[Opening Data to process section]
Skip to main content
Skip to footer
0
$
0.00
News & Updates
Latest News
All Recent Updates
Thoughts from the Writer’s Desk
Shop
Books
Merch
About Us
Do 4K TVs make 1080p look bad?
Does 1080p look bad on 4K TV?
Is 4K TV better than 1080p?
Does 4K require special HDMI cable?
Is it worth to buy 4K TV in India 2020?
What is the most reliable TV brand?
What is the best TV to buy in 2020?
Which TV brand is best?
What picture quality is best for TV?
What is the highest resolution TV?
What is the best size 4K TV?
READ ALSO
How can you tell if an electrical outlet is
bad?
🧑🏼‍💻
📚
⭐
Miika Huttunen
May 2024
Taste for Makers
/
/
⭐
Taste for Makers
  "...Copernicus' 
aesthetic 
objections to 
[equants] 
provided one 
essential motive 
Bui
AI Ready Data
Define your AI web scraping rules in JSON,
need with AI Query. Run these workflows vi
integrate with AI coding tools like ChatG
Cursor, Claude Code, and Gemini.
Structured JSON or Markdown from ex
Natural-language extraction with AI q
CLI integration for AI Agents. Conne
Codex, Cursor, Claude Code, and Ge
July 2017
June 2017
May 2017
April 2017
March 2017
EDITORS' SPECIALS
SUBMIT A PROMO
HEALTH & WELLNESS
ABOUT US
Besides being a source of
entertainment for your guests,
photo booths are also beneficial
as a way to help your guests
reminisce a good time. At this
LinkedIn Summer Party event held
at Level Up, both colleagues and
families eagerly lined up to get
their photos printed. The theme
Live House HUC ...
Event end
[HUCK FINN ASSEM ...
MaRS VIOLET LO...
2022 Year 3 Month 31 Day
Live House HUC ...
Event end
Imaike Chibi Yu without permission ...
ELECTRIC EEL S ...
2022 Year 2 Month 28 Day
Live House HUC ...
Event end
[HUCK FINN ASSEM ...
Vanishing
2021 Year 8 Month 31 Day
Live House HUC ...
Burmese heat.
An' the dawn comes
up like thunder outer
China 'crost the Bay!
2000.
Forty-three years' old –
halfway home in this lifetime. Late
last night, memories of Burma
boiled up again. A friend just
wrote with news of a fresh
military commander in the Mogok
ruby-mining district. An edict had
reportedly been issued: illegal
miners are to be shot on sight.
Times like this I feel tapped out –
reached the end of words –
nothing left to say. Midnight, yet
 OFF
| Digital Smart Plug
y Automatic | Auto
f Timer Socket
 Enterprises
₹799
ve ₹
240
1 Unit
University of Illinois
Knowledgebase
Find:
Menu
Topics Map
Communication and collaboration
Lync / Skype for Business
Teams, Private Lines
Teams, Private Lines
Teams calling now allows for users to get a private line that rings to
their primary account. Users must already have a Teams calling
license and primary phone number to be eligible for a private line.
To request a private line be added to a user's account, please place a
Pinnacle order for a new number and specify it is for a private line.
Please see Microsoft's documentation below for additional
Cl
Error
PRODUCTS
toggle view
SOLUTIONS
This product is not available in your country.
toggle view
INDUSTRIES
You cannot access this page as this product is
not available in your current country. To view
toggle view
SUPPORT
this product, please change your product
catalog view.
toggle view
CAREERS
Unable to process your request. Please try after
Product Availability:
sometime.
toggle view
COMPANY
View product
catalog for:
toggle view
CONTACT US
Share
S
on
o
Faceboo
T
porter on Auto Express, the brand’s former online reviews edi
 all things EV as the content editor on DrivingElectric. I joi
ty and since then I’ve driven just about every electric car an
[Closing Data to process section]
● What this task involves
Reproduce the text of each entry above line for line, with nothing changed.

● Result of the task
Skip to main content
Skip to footer
0
$
0.00
News & Updates
Latest News
All Recent Updates
Thoughts from the Writer’s Desk
Shop
Books
Merch
About Us
Do 4K TVs make 1080p look bad?
Does 1080p look bad on 4K TV?
Is 4K TV better than 1080p?
Does 4K require special HDMI cable?
Is it worth to buy 4K TV in India 2020?
What is the most reliable TV brand?
What is the best TV to buy in 2020?
Which TV brand is best?
What picture quality is best for TV?
What is the highest resolution TV?
What is the best size 4K TV?
READ ALSO
How can you tell if an electrical outlet is
bad?
🧑🏼‍💻
📚
⭐
Miika Huttunen
May 2024
Taste for Makers
/
/
⭐
Taste for Makers
  "...Copernicus' 
aesthetic 
objections to 
[equants] 
provided one 
essential motive 
Bui
AI Ready Data
Define your AI web scraping rules in JSON,
need with AI Query. Run these workflows vi
integrate with AI coding tools like ChatG
Cursor, Claude Code, and Gemini.
Structured JSON or Markdown from ex
Natural-language extraction with AI q
CLI integration for AI Agents. Conne
Codex, Cursor, Claude Code, and Ge
July 2017
June 2017
May 2017
April 2017
March 2017
EDITORS' SPECIALS
SUBMIT A PROMO
HEALTH & WELLNESS
ABOUT US
Besides being a source of
entertainment for your guests,
photo booths are also beneficial
as a way to help your guests
reminisce a good time. At this
LinkedIn Summer Party event held
at Level Up, both colleagues and
families eagerly lined up to get
their photos printed. The theme
Live House HUC ...
Event end
[HUCK FINN ASSEM ...
MaRS VIOLET LO...
2022 Year 3 Month 31 Day
Live House HUC ...
Event end
Imaike Chibi Yu without permission ...
ELECTRIC EEL S ...
2022 Year 2 Month 28 Day
Live House HUC ...
Event end
[HUCK FINN ASSEM ...
Vanishing
2021 Year 8 Month 31 Day
Live House HUC ...
Burmese heat.
An' the dawn comes
up like thunder outer
China 'crost the Bay!
2000.
Forty-three years' old –
halfway home in this lifetime. Late
last night, memories of Burma
boiled up again. A friend just
wrote with news of a fresh
military commander in the Mogok
ruby-mining district. An edict had
reportedly been issued: illegal
miners are to be shot on sight.
Times like this I feel tapped out –
reached the end of words –
nothing left to say. Midnight, yet
 OFF
| Digital Smart Plug
y Automatic | Auto
f Timer Socket
 Enterprises
₹799
ve ₹
240
1 Unit
University of Illinois
Knowledgebase
Find:
Menu
Topics Map
Communication and collaboration
Lync / Skype for Business
Teams, Private Lines
Teams, Private Lines
Teams calling now allows for users to get a private line that rings to
their primary account. Users must already have a Teams calling
license and primary phone number to be eligible for a private line.
To request a private line be added to a user's account, please place a
Pinnacle order for a new number and specify it is for a private line.
Please see Microsoft's documentation below for additional
Cl
Error
PRODUCTS
toggle view
SOLUTIONS
This product is not available in your country.
toggle view
INDUSTRIES
You cannot access this page as this product is
not available in your current country. To view
toggle view
SUPPORT
this product, please change your product
catalog view.
toggle view
CAREERS
Unable to process your request. Please try after
Product Availability:
sometime.
toggle view
COMPANY
View product
catalog for:
toggle view
CONTACT US
Share
S
on
o
Faceboo
T
porter on Auto Express, the brand’s former online reviews edi
 all things EV as the content editor on DrivingElectric. I joi
ty and since then I’ve driven just about every electric car an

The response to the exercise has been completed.